Data extracted from a collection
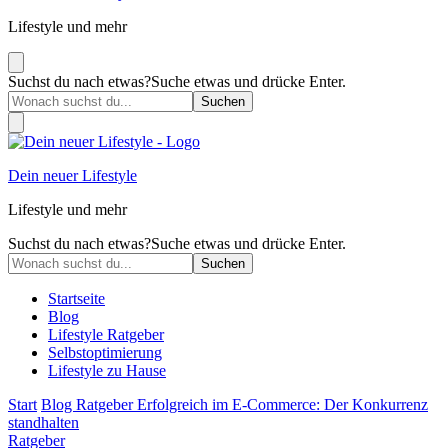
Lifestyle und mehr
Suchst du nach etwas?
Suche etwas und drücke Enter.
Dein neuer Lifestyle
Lifestyle und mehr
Suchst du nach etwas?
Suche etwas und drücke Enter.
Startseite
Blog
Lifestyle Ratgeber
Selbstoptimierung
Lifestyle zu Hause
Start
Blog
Ratgeber
Erfolgreich im E-Commerce: Der Konkurrenz
standhalten
Ratgeber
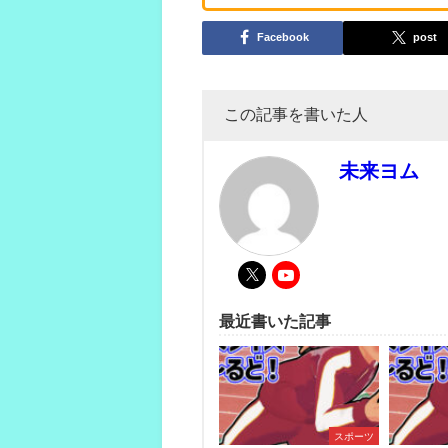
Facebook
post
この記事を書いた人
未来ヨム
最近書いた記事
スポーツ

• [Action item]
Out of the entries, pull every line that mentions "Lifestyle".

• [The completed task]
Lifestyle und mehr
Dein neuer Lifestyle
Lifestyle und mehr
Lifestyle Ratgeber
Lifestyle zu Hause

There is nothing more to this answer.